How Firm A Foundation

How Firm A Foundation

You may be acquainted with the term ear worm; it’s some repetitive song that plays over and over in one’s head. Recently, the first couple of lines of the old hymn How Firm a Foundation was playing over and over in my head. It was triggered by something I had read in the Scriptures about God being the foundation. Generally, those ear worms are just background noise which only occasionally surface to the front of my consciousness, but on one of those times when I became conscious of the words they suddenly impacted me with how very true they were.

“How firm a foundation, ye saints of the Lord, is laid for your faith in His excellent word.” It is a simple yet profound truth: the foundation of our faith is not in our feelings (whether we feel saved, or feel accepted, or feel close to God at any given moment), but in the very word of God. Do we believe what His word says about Him, about His salvation through Jesus, about His love, and all of His precious promises? Paul tells us that “faith comes by hearing, and hearing by the word of God” (Rom. 10:17). We need to be in His word if we would grow in our faith and knowledge of Him, and we need to take it to heart, believing what it says.

The stanza continues: “What more can He say than to you He hath said, to you who for refuge to Jesus have fled?” When John wrote the book of Revelation, God put a period on His revelation to man. Yes, the Spirit still speaks to our hearts, but He always does so in the context and boundaries of what has already been revealed and established in the Scriptures. Fresh revelations that go beyond the boundaries on which God has already put a period should always be suspect and rejected. “What more can He say” when He has already revealed more wonders than our minds can even grasp now?

Two thousand years later we know Him, we know of His salvation and forgiveness, we know of His promises and character because we have His words. And the level of our faith, the firmness of our foundation will be in proportion to our knowledge of His word and how much time we spend there.

The following lines are all declarations drawn from that excellent Word, and remind us of some of His precious promises: “Fear not I am with thee, O be not dismayed.” It has often been said that the Bible tells us to “fear not” 366 times, even including one for Leap Year. While I have not personally counted them, I have seen enough of them to know that it is a persistent theme throughout Scripture. And, as stated in the lyrics, quite often the fear-nots are linked to God’s promise of His abiding presence with us.
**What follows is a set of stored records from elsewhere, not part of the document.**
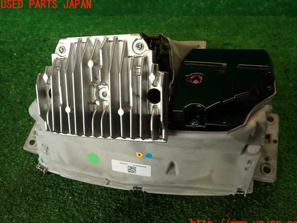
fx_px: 223
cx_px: 152
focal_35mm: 26
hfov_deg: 67.3
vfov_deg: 53.1
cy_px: 114
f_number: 2
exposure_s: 1/60
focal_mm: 4.5
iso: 100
Is there anything more comforting than that thought?

The stanza continues: “For I am thy God, and will still give thee aid; I’ll strengthen thee, help thee, and cause thee to stand upheld by my righteous, omnipotent hand.” What a powerful reminder, not only of the promises of God to be our helper in all these ways, but of who our God is: personal, all-powerful, and righteous. He is so concerned about our needs, and so willing and able to meet them. These truths give us such confidence in coming to Him, and in going forward to our next challenges in life with faith. And, again, we discover these truths in His excellent Word.
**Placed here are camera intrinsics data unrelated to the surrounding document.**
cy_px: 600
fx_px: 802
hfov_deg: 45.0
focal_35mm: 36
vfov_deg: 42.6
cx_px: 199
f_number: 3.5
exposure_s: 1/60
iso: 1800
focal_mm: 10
The next stanza is such a wonderful reminder of God’s promise of His presence in the darkest and hardest days of our lives: “When thro’ fiery trials thy pathway shall lie, My grace all-sufficient shall be thy supply. The flame shall not hurt thee; I only design thy dross to consume and thy gold to refine.” Not only are these truths drawn from the lives of many we observe in the Scriptures, and from God’s own promises therein, we can hear the echoes of these precious truths from the lives of post-Scripture children of God, both throughout history and to this very day. God’s faithfulness in their lives, and ours, during the most difficult times results in adding another layer of foundation to our faith to meet those future times when we might face earth-shaking circumstances.
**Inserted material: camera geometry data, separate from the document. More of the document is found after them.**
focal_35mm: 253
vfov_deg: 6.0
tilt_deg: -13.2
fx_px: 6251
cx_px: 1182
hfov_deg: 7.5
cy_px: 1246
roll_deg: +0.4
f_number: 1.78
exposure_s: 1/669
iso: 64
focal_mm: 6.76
The final verse is the testimony of the confidence a child of God can (and should) have in his or her Savior: “The soul that on Jesus have leaned for repose I will not, I will not desert to his foes. That soul though all hell should endeavor to shake, I’ll never, no, never, no, never forsake.” How powerful! How comforting! How encouraging! Do we have that unshakable confidence in these words? Do we know these truths as our firm foundation of faith? Such statements are drawn from that excellent word, and all the times God has promised to never leave nor forsake us, and not to let us be snatched from His grasp, or allow anything to separate us from His love. Do we know His word well enough that these are our bedrock convictions? If not, let us dive into the word of God and wash ourselves in it until we find our faith more firm, and continue there eagerly until the day our faith is made sight.